25 killed as Russia launches 48 missiles and more than 470 drones at Ukraine

by EUToday Correspondents

At least 25 people have been killed and dozens injured after Russia carried out one of its largest recent combined missile and drone attacks on Ukraine overnight, hitting residential areas and energy infrastructure in multiple regions.

President Volodymyr Zelenskyy said the assault involved more than 470 attack drones and 48 missiles of various types, including both cruise and ballistic systems. He reported that the strikes damaged energy and transport facilities as well as other civilian infrastructure.

The highest confirmed death toll is in the western city of Ternopil, where missiles struck multi-storey residential buildings. As of 11:00 CET, sixteen people had been reported killed and dozens more injured, while emergency services continued to search the rubble amid concerns that others may still be trapped.

Images from the scene show a high-rise block with its upper floors largely destroyed, fires burning in several apartments and large plumes of smoke rising above the area. Ukrainian officials said firefighters and rescue workers were operating throughout the night and morning, working to extinguish blazes and clear debris.
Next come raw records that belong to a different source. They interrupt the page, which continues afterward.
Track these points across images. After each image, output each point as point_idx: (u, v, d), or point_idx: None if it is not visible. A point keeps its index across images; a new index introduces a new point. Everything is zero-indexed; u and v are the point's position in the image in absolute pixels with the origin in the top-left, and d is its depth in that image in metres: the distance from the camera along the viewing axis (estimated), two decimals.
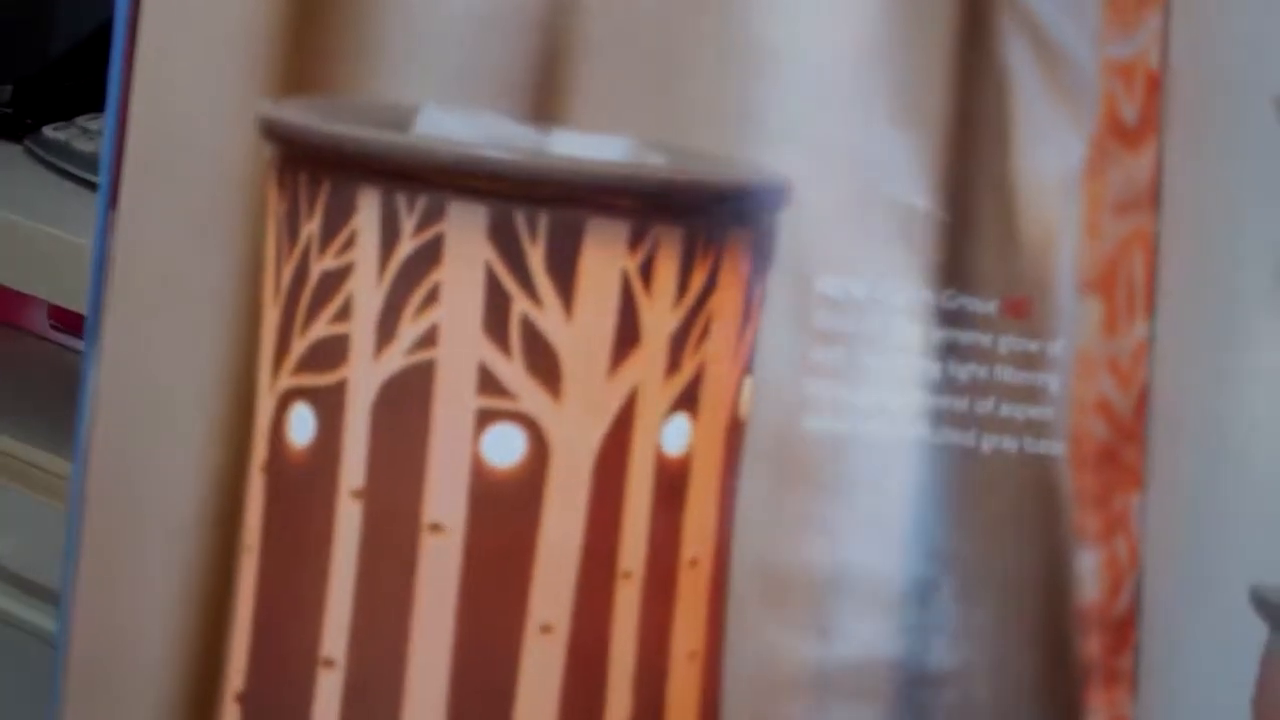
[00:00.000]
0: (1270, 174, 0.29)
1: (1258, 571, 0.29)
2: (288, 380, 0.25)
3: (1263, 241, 0.29)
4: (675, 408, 0.26)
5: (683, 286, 0.26)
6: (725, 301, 0.26)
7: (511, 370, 0.25)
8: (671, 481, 0.26)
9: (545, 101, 0.26)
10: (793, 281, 0.27)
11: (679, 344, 0.26)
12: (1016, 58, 0.29)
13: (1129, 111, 0.31)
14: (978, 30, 0.29)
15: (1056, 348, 0.30)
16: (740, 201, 0.27)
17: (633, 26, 0.26)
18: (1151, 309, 0.31)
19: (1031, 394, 0.29)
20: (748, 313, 0.27)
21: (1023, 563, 0.29)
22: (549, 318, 0.25)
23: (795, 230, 0.27)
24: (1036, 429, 0.29)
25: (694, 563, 0.26)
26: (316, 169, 0.25)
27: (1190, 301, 0.30)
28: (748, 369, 0.27)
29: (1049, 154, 0.30)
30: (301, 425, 0.25)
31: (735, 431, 0.27)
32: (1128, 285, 0.31)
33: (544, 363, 0.25)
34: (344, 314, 0.25)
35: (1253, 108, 0.29)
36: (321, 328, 0.25)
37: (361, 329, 0.25)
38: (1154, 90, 0.31)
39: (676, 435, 0.26)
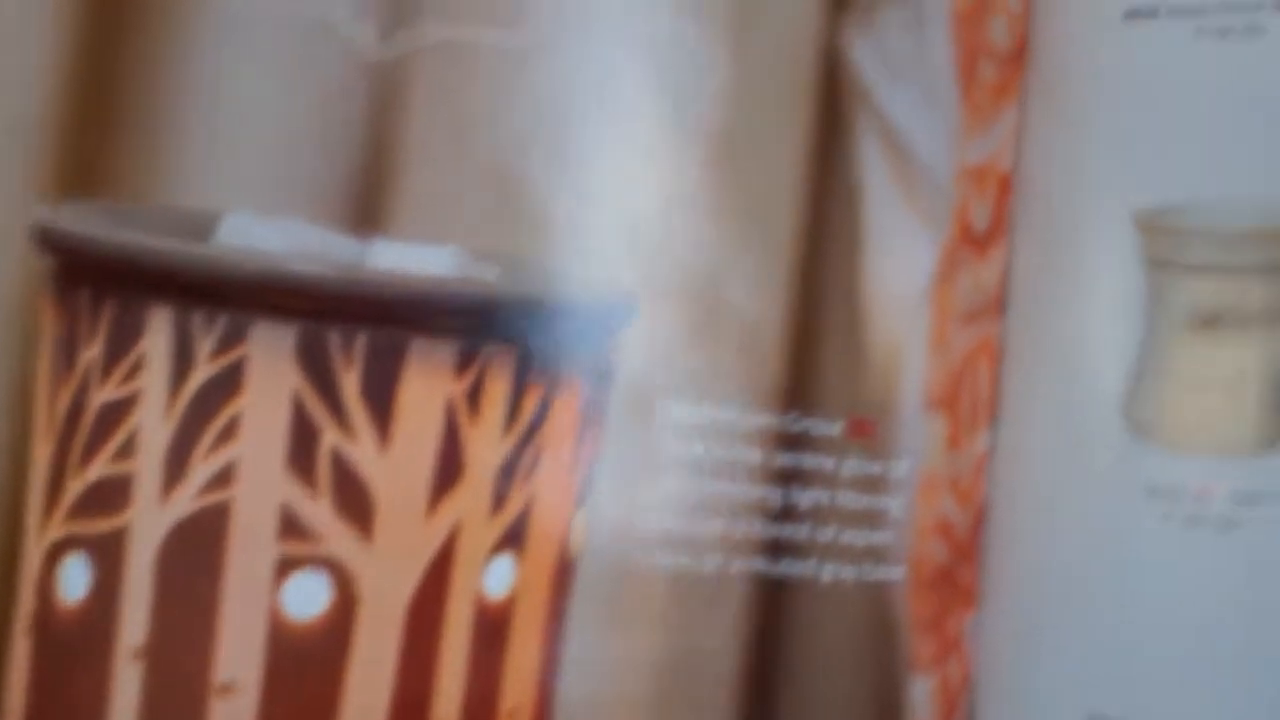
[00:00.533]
0: (1120, 279, 0.28)
1: (1094, 695, 0.29)
2: (60, 528, 0.22)
3: (1109, 349, 0.29)
4: (499, 547, 0.24)
5: (513, 414, 0.24)
6: (559, 430, 0.24)
7: (317, 510, 0.22)
8: (492, 627, 0.24)
9: (366, 210, 0.24)
10: (632, 405, 0.25)
11: (506, 477, 0.24)
12: (871, 165, 0.28)
13: (980, 216, 0.30)
14: (832, 138, 0.27)
15: (900, 469, 0.28)
16: (579, 320, 0.25)
17: (462, 131, 0.24)
18: (993, 419, 0.30)
19: (872, 519, 0.28)
20: (583, 441, 0.25)
21: (855, 695, 0.28)
22: (362, 450, 0.23)
23: (635, 350, 0.25)
24: (876, 555, 0.28)
25: (513, 713, 0.24)
26: (100, 284, 0.22)
27: (1031, 412, 0.29)
28: (580, 502, 0.25)
29: (900, 265, 0.28)
30: (74, 579, 0.22)
31: (564, 570, 0.25)
32: (972, 397, 0.30)
33: (355, 501, 0.23)
34: (127, 450, 0.22)
35: (1106, 213, 0.29)
36: (101, 466, 0.22)
37: (147, 467, 0.22)
38: (1005, 193, 0.30)
39: (499, 577, 0.24)
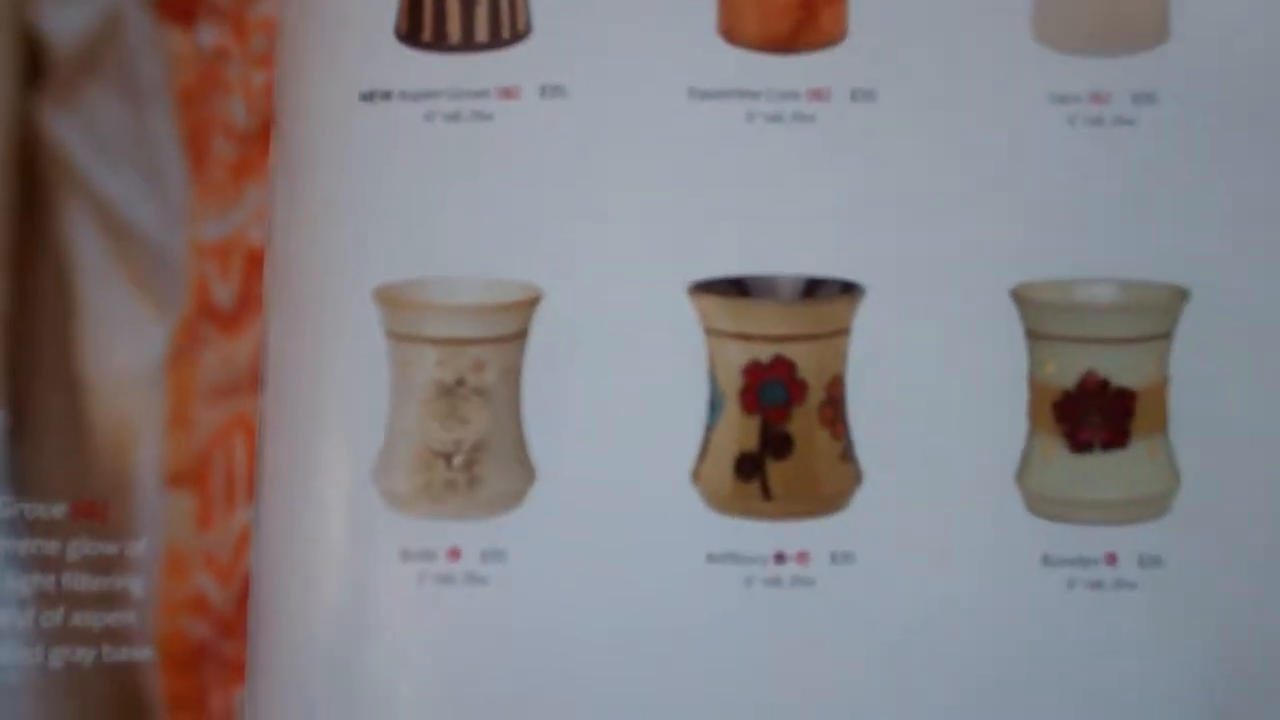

The attacks also hit other parts of western Ukraine. In Lviv region, regional governor Maksym Kozytskyi reported damage to an energy facility and an industrial site, though no casualties were immediately recorded there. Ukraine’s Energy Ministry said Russia was “once again attacking our energy infrastructure” and announced emergency power cuts in a number of regions as a result of the strikes.

Further south, energy infrastructure in Ivano-Frankivsk region was also targeted. Zelenskyy said three people were wounded there, including two children. Across the wider country, he reported injuries in Donetsk region and stated that Kyiv, Mykolaiv, Cherkasy, Chernihiv and Dnipropetrovsk regions had also come under attack during the night.

The overnight barrage followed a separate large-scale strike on Kharkiv on the previous evening. Zelenskyy said “dozens” of people in the city were wounded in that attack, including children, and that energy, transport and other civilian facilities had been hit. Local authorities reported significant damage to buildings and further disruption to power and public services.

In a statement posted on social media, the president said that repeated attacks on residential areas and civilian infrastructure showed that existing international pressure on Russia was not sufficient. He called for tougher sanctions and renewed appeals for additional air defence capabilities, including more missiles, extra systems, greater capacity for Ukraine’s combat aviation and increased production of drones for defensive use.

Zelenskyy argued that strengthening Ukraine’s air defences is essential to reducing the impact of such attacks, saying that Russia must “be held accountable for what it has done” and that Ukraine should focus on everything that enables it to shoot down missiles, neutralise drones and repel assaults along the front. His remarks echo repeated Ukrainian requests over recent months for partners to accelerate deliveries of air defence munitions ahead of winter.

The strikes also had consequences beyond Ukraine’s borders. In neighbouring Poland, authorities temporarily closed the airports in Rzeszów and Lublin in the south-east of the country and scrambled Polish and allied aircraft as a precaution while the attack was under way, amid concern that missiles or drones could again violate NATO airspace.

The latest wave is part of a pattern of large-scale Russian attacks on Ukraine’s power system and cities as colder weather approaches, similar to previous campaigns against the energy grid in late 2024 and renewed high-intensity strikes earlier this year, including the deadly April attack on Kyiv.  Ukrainian officials have warned that repeated damage to generating and transmission facilities increases the risk of prolonged blackouts in the coming months.

With search and rescue operations still under way in Ternopil and assessments of the wider damage ongoing, Ukrainian authorities have not yet provided a final casualty figure. However, officials said the number is expected to rise as emergency services work through the affected sites and more information becomes available from the regions hit overnight.